Trecho selecionado
<<<<
A tendência é que a maioria dos estudantes se interesse pelo ensino técnico como resposta às necessidades de sobrevivência, enquanto os jovens mais ricos poderão se dedicar ao estudo que lhes levará à universidade. Ou seja, fica evidente como esta política alimenta a desigualdade social. Sabendo da imediaticidade dos problemas que enfrentam os trabalhadores brasileiros, uma reforma séria por parte do governo deveria garantir condições de sobrevivência e estudos para as pessoas de baixa renda, possibilitando uma melhor rentabilidade no futuro. Mas, ao contrário, oferecem aos juvens a ilusão de um caminho fácil para mantê-los empregados.
A lei sobre o ensino técnico carrega ainda uma série de obscuridades, como a “inclusão de vivências práticas de trabalho no setor produtivo” e o estabelecimento de “convênios com instituições de educação à distância com notório reconhecimento”, que delega a formação do ensino técnico para setores da iniciativa privada, sem a exigência da empresa atuar no ramo educativo. Em outras palavras, aquele que optar pelo ensino técnico terá seu currículo cortado pela metade e poderá ter sua formação realizada no interior da fábrica e demais locais de trabalho, ou mesmo através de cursos profissionalizantes virtuais. Possivelmente observaremos uma ampliação do contingente de trabalhadores precarizados e um aumento do nível de evasão escolar. É o que os especialistas engravatados chamam de "flexibilidade" e "novas alternativas educacionais do século XXI" e nós chamamos de redução do acesso ao conhecimento para a formação de mão de obra barata.
Uma das consequências dessas mudanças será a necessidade cada vez menor de professores, uma vez que, para a modalidade de ensino técnico, estarão habilitados os profissionais com “notório saber”. Essa medida anda em compasso com a contumaz desvalorização do magistério, realizada ano a ano nos estados e municípios, com os baixos salários e as degradantes condições de trabalho.
>>>>
Dados fornecidos
<<<<
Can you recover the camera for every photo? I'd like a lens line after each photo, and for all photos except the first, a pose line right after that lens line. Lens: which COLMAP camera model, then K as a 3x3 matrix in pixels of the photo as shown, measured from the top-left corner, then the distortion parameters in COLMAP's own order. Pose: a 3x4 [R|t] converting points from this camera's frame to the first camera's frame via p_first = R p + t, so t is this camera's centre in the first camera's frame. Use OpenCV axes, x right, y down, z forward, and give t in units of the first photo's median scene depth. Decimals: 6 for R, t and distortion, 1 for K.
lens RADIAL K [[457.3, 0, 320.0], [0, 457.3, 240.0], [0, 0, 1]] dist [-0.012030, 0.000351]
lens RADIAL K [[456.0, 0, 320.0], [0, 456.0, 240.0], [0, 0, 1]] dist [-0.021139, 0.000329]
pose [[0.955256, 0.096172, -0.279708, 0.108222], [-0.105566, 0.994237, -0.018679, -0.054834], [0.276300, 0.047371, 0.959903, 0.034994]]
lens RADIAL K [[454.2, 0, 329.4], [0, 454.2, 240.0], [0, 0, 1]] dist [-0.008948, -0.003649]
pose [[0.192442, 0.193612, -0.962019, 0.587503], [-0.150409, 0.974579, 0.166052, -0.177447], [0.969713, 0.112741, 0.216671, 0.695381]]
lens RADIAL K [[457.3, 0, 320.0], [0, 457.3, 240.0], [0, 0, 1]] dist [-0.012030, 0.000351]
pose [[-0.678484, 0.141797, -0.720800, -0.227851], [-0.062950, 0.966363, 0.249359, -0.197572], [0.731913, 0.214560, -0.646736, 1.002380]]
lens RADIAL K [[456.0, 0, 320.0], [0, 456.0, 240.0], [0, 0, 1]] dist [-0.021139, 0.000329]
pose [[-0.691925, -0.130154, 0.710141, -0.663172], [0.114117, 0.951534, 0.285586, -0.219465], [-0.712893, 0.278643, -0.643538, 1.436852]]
>>>>
<<<<
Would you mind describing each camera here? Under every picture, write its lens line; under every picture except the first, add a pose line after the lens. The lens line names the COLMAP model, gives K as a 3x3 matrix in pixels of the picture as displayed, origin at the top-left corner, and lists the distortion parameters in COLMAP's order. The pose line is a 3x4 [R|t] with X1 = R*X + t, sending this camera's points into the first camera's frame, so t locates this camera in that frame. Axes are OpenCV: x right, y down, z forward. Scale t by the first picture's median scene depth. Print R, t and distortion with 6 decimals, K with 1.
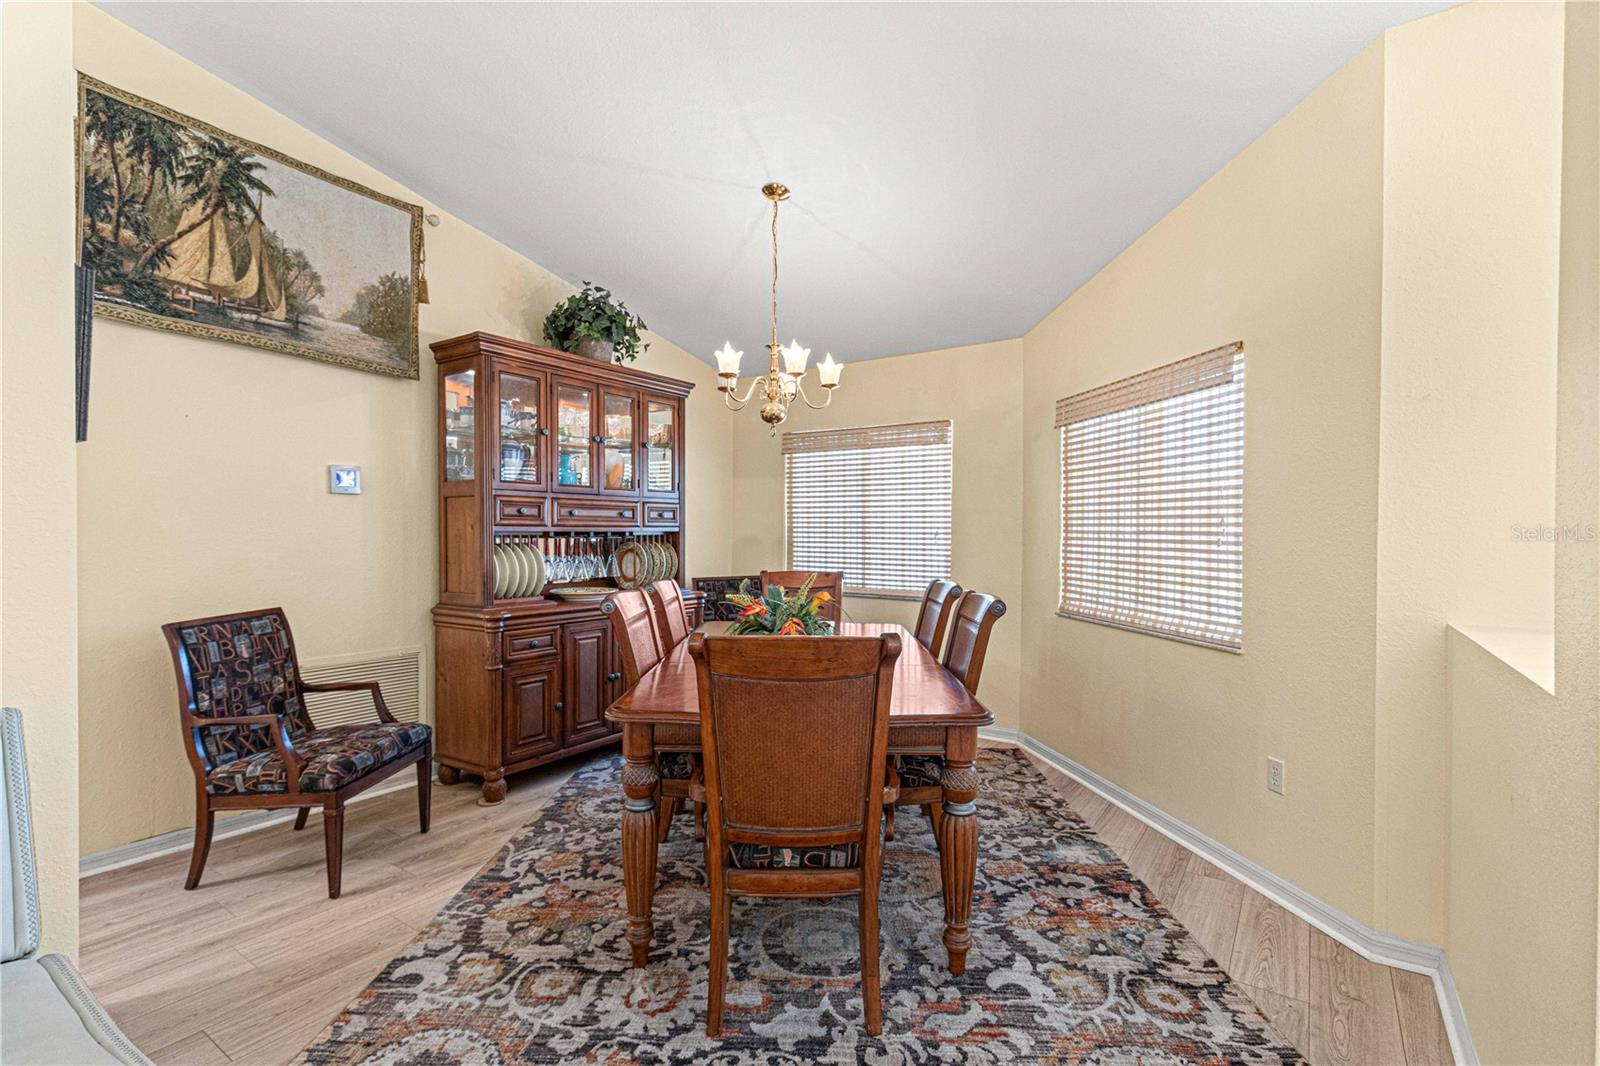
>>>>
Tarefas
• 1. Traduza para o inglês esta frase do trecho sobre o ensino técnico: "Uma das consequências dessas mudanças será a necessidade cada vez menor de professores, uma vez que, para a modalidade de ensino técnico, estarão habilitados os profissionais com “notório saber”."
• 2. Copie do trecho sobre o ensino técnico tudo o que vai de "A tendência é" até "para mantê-los empregados.".
• 3. Dê a continuação do trecho sobre o ensino técnico a partir do ponto em que ele termina.
As entradas vêm de outra fonte.

Respostas
• 1. One of the consequences of these changes will be an ever-smaller need for teachers, since, for the technical education track, professionals with "notable knowledge" will be qualified.

• 2.
A tendência é que a maioria dos estudantes se interesse pelo ensino técnico como resposta às necessidades de sobrevivência, enquanto os jovens mais ricos poderão se dedicar ao estudo que lhes levará à universidade. Ou seja, fica evidente como esta política alimenta a desigualdade social. Sabendo da imediaticidade dos problemas que enfrentam os trabalhadores brasileiros, uma reforma séria por parte do governo deveria garantir condições de sobrevivência e estudos para as pessoas de baixa renda, possibilitando uma melhor rentabilidade no futuro. Mas, ao contrário, oferecem aos juvens a ilusão de um caminho fácil para mantê-los empregados.

• 3.
No Estado de São Paulo, já sofremos os primeiros efeitos da nova política para o Ensino Médio. Com clara intenção de dificultar a vida dos professores, o governo criou a resolução SE 72/2016, que arbitra sobre a atribuição de aulas na rede estadual, submetendo professores a assumir aulas à revelia de seus interesses, sob pena de extinção de seus contratos. Além disso, vários professores contratados estão sem aulas até hoje (meados de maio), caindo no desemprego. A escola será tão flexível que não precisará de professor. Aos profissionais da área, sugerimos procurar desde já outra profissão (se ao menos pudéssemos cursar o ensino técnico que será oferecido aos estudantes, mas nem isso!).
Poderíamos ainda elencar diversos outros elementos prejudiciais da contrarreforma do ensino médio, como a eliminação de matérias básicas, a ampliação do ensino integral sem aumento efetivo de gastos, e sem a proposta de uma educação humanista. Mas, preferimos direcionar nossa reflexão para os objetivos dessa (contra)reforma: Qual a intenção do governo em aplicá-la, já que não há nada positivo em relação à melhoria da educação?
Esta contrarreforma faz parte do receituário neoliberal, de precarização e sucateamento dos serviços públicos e transferência dos recursos públicos para o setor privado, tal como o congelamento dos gastos públicos por vinte anos aprovado neste governo. O governo vai piorar a escola pública e arranjará maneiras de reduzir custos. Entre as propostas de redução de gastos, está permitir que o setor privado participe da gestão do aparato público e dele retire renda.
Outra alternativa, que explicaria a pressa na aprovação da contrarreforma, é a tentativa de dar uma resposta à insatisfação social com a qualidade do ensino público. No entanto, não se trata de uma preocupação com o índice do IDEB ou do PISA ( como se diz) mas uma resposta à insatisfação dos estudantes, professores e setores sociais que vêm se movimentando nos últimos anos e reivindicando transformações nas escolas. Podemos citar as greves de professores que ocorreram em diversos estados do Brasil nos últimos anos, depois a onda de ocupações das escolas por estudantes, também em escala nacional. Todos estes movimentos tinham propostas para melhorar a qualidade de ensino, como a diminuição de alunos por sala, a melhoria da estrutura, o aumento de salários, etc. Em contraponto, o governo implantará outro projeto, totalmente distinto e distante das aspirações populares. É como se ele dissesse: “o problema da educação no Brasil é o currículo, vocês estão errados, parem de baderna e vão para a escola!”.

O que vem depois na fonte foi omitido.